Dr. Joseph Marr Cronin has been a professor and dean at Harvard and Lesley Universities and President of Bentley College. He was the first Massachusetts Secretary of Education. Now President of an Education Advisor Services company called Edvisors, Dr. Cronin was president of Massachusetts Higher Education Assistance Corporation. He has held numerous other positions in his work as an educator over the last 43 years, including teaching in the Braintree, MA and Palo Alto, CA public schools in the late 1950s, later holding positions as high school principal, university professor, and state superintendent of Education in Illinois. Recently he has taught at Boston University and been Senior Fellow at the New England Board of Higher Education and the Nellie Mae Education Foundation. Dr. Cronin earned his bachelor's degree at Harvard College, his masters at Harvard University and his Ed.D. at Stanford University. He is the author of *Reforming Boston Schools, 1930-2006: Overcoming Corruption and Racial Segregation*.
In 1988, George "Chip" Greenidge was the president of the senior class at Cambridge Rindge and Latin School. A graduate of Morehouse College, Harvard University's School of Education and School of Business, Mr. Greenidge helped found Cambridge's Benjamin Banneker Charter School, which focuses on math and science education for African-American and Latino elementary students. George is currently executive director of the National Black College Alliance, a group of alumni and students of historically black colleges and universities, who work with with urban minority high school students to create a new generation of civic leaders. Mr. Greenidge recently launched a series of "Greatest Minds" summits to get Boston Black professionals more involved in the city's civic and cultural life.
Since 1998, Claudio Martinez has served as the Executive Director of the Hyde Square Task Force, an organization that builds the skills of inner-city youth through innovative arts and cultural, leadership, lifelong learning, economic development and community organizing initiatives. Under his leadership the Hyde Square Task Force has received numerous recognitions including the Coming Up Taller award, the nation's highest honor for out of school arts and humanities programs given by the President's Committee on the Arts and Humanities, the Best Practice Award in Teen Programming for Youth Leadership and Achievement by Boston's After School for All Partnership and the Innovations in Education City Excellence Award.
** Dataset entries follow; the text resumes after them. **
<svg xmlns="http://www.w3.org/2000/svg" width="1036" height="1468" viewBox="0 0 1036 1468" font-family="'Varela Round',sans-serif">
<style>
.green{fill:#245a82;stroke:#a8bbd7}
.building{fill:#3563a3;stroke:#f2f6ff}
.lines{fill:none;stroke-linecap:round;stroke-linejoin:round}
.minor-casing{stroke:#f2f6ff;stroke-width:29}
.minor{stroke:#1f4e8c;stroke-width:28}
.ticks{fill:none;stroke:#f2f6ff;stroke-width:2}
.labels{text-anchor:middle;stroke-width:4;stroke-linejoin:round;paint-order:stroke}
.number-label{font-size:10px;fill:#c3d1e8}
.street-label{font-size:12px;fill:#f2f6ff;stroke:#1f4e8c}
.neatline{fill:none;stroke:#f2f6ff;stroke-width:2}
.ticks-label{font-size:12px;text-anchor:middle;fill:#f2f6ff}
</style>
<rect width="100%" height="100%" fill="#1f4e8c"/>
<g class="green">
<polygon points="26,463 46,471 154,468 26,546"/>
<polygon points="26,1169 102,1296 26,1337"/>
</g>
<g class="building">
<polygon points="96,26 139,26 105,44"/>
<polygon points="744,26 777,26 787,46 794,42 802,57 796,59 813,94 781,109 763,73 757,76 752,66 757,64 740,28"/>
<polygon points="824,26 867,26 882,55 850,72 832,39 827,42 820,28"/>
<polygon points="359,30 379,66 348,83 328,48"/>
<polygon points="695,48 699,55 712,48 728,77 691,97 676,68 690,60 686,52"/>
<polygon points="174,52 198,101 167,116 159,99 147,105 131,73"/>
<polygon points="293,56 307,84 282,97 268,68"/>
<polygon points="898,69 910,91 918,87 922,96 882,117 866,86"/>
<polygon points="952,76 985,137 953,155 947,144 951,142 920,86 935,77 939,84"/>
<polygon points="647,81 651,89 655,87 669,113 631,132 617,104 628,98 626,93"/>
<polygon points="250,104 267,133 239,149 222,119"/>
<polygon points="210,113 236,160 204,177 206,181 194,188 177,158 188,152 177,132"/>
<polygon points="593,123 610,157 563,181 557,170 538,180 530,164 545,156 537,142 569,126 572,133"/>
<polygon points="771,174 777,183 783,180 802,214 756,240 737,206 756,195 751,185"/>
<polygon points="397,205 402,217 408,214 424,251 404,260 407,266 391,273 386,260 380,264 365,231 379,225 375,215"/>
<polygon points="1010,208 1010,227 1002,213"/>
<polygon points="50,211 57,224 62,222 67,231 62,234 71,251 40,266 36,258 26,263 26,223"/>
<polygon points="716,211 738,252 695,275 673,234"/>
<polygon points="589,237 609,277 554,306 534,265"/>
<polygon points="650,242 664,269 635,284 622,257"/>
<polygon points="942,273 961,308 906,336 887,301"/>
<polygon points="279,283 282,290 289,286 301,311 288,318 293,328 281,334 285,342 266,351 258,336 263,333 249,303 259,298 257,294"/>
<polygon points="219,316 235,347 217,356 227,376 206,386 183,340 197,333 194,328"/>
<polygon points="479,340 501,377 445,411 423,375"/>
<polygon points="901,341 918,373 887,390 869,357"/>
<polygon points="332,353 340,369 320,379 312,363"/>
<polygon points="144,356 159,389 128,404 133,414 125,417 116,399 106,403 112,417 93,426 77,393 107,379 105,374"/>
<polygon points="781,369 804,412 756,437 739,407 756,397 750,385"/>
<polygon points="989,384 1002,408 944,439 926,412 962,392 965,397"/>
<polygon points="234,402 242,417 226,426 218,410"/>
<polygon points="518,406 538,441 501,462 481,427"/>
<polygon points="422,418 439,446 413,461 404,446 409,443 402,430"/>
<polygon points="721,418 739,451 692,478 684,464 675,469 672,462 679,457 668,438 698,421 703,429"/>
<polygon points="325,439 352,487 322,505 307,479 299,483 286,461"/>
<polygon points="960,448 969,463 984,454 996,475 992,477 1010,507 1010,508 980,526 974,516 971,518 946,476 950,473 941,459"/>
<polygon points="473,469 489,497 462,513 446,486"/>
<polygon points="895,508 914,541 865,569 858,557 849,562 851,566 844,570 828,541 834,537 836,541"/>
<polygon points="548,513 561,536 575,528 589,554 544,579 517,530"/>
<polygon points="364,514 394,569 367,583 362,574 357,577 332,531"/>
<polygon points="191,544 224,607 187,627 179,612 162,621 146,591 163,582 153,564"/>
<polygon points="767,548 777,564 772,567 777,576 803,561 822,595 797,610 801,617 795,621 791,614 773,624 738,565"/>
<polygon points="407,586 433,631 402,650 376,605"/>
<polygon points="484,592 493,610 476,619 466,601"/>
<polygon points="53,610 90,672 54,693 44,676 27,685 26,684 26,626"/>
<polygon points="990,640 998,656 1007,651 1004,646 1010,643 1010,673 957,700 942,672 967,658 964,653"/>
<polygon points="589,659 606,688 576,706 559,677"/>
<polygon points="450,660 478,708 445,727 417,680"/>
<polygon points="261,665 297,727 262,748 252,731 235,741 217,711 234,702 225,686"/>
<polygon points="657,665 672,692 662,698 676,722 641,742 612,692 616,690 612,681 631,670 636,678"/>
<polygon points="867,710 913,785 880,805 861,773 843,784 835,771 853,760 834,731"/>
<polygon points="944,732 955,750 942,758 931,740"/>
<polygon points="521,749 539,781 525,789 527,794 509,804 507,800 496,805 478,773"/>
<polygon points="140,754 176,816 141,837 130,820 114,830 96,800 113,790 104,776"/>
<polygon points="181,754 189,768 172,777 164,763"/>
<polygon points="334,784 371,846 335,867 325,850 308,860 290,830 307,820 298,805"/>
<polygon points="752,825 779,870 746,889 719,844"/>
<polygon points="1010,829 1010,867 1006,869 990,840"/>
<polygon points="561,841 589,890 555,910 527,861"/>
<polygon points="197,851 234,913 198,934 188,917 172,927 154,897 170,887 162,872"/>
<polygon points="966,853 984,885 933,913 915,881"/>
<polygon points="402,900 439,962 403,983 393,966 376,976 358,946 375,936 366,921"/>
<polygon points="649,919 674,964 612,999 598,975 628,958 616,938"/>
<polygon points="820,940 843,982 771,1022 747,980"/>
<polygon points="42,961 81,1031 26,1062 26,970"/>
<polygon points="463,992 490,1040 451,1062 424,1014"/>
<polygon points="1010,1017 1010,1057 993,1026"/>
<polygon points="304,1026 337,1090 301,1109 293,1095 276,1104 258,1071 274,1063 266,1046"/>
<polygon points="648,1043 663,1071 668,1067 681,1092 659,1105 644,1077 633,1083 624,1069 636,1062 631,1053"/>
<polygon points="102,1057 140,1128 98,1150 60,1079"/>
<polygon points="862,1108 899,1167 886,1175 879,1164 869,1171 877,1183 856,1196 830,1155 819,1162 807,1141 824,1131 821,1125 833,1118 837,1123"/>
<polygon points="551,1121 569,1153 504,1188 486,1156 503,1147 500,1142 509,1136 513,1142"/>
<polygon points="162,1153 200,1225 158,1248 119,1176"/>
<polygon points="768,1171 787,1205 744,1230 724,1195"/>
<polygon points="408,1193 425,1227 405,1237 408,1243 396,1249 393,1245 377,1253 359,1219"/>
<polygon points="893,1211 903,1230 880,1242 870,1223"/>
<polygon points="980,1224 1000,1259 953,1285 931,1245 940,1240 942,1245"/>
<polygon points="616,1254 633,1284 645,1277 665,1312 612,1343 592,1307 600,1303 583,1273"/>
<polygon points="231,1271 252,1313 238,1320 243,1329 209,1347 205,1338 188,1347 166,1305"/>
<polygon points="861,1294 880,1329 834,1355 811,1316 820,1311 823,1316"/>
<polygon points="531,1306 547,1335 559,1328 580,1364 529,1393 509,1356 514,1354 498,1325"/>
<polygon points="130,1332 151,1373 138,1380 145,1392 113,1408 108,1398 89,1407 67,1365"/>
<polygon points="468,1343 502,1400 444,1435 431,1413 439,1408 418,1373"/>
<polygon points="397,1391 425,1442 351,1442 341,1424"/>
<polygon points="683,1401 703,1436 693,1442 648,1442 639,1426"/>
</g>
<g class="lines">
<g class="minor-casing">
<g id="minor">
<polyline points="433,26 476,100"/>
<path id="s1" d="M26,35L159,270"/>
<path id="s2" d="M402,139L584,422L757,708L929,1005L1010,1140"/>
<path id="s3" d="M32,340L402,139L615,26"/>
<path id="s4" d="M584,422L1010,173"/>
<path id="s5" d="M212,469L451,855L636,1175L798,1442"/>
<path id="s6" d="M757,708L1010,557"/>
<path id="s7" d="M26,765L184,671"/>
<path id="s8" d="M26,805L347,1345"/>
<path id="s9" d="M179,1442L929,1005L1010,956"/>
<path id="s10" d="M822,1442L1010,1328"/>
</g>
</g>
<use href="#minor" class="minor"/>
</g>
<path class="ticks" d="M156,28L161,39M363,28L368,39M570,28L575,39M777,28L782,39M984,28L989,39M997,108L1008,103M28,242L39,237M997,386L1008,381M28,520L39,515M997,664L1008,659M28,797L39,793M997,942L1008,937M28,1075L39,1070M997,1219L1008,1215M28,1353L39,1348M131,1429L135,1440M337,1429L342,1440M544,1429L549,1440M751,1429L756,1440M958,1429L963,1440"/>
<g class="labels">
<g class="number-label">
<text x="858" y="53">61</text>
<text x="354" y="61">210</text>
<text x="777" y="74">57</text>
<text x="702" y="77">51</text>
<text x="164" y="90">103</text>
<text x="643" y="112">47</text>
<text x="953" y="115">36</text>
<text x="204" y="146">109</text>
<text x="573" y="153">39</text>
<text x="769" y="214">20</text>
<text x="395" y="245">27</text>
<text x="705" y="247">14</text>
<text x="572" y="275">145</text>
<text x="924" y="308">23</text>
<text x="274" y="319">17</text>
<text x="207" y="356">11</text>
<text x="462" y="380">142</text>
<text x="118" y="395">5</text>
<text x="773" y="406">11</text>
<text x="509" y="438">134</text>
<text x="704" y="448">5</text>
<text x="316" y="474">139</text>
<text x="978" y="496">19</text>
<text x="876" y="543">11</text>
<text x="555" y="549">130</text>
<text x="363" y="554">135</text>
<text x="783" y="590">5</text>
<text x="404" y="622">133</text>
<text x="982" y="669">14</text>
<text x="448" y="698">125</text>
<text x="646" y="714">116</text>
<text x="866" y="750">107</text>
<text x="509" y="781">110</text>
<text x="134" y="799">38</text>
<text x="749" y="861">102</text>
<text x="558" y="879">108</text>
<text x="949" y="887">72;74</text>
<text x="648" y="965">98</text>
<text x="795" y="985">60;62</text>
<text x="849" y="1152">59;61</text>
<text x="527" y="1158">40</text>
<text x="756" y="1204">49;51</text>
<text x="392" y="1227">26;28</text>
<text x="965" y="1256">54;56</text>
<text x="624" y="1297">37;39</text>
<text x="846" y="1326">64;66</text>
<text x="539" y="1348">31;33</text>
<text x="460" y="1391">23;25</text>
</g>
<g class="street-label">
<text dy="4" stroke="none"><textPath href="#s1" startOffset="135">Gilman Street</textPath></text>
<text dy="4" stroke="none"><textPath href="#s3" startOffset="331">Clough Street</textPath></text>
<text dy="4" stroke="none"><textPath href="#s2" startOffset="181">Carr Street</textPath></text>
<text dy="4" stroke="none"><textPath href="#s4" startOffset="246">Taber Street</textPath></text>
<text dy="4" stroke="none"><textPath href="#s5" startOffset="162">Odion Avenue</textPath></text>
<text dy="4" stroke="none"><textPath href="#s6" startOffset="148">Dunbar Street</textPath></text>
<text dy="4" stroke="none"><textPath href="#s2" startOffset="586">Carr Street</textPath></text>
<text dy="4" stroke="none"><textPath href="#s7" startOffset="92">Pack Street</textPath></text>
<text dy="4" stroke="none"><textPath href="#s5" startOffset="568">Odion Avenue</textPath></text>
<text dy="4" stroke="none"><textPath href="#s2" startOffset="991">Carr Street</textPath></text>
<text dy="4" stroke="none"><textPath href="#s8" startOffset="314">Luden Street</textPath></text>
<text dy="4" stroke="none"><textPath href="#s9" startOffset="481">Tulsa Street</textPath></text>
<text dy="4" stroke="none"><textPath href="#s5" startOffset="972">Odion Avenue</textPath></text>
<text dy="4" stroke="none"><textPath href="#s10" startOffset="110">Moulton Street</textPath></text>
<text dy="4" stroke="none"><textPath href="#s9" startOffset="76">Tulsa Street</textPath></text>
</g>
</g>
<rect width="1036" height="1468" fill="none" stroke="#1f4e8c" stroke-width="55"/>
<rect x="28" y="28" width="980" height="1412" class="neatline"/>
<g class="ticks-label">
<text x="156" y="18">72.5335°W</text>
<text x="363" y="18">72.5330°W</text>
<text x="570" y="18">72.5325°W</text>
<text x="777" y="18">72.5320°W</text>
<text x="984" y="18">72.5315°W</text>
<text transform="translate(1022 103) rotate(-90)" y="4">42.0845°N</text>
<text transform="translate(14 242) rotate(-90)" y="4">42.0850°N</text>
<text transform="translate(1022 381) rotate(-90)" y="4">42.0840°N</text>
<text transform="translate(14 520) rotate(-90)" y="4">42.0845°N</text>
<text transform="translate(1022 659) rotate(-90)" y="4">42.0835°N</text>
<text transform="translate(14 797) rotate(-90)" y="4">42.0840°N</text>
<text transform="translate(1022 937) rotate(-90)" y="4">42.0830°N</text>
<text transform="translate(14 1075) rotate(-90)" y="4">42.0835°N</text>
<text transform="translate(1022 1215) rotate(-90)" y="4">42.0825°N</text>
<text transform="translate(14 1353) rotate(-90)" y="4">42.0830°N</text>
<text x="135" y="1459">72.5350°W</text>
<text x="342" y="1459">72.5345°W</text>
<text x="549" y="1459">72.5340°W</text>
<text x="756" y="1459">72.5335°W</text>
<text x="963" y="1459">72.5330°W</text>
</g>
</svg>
Claudio has over 20 years of managerial experience in both the private and nonprofit sectors and has served as an advisor to several governmental, non-profit and transnational initiatives including Boston Housing Authority's Monitoring Committee, Boston University Institute of Nonprofit Management and Leadership and the Boston-Haifa NGO Learning Exchange. As a community organizer, neighborhood activist and parent, Claudio has been involved in Boston school reform efforts for the last 20 years. He served for many years as co-chair of the Boston Parent Organizing Network and a board member of the Latino After School Initiative and the Boston Schoolyard Initiative. He also sits on the Board of Directors of The Boston Foundation, the Nellie Mae Education Foundation and Boston After School and Beyond. He is a member of the inaugural class of the Barr Foundation Fellows Program. In 2008, he was appointed by Mayor Menino to the Boston School Committee.
Jean McGuire has been executive director of the Metropolitan Council for Educational Opportunity, Inc., (METCO) since 1973. As head of METCO, the largest and oldest not-for-profit desegregation/integration program in America, McGuire has become one of the most significant and outspoken leaders of the movement for quality education for people of color in metropolitan Boston and nationally. An activist for equal education and quality teachers, McGuire was a student at Girls Latin School and a Boston Public Schools teacher. Dr. McGuire attended Howard University and holds a B.S. from Boston State College, an M.A. in Education from Tufts University, and an Honorary Doctor of Humane Letters from Salem State College. In 1981 Dr. McGuire became the second African American elected to serve on the Boston School Committee.
Tessil Collins
Tessil Collins is Managing Producer and Curator of Jazz 24/7 Radio from GBH. Tessil is also the host of the Jazz Gallery.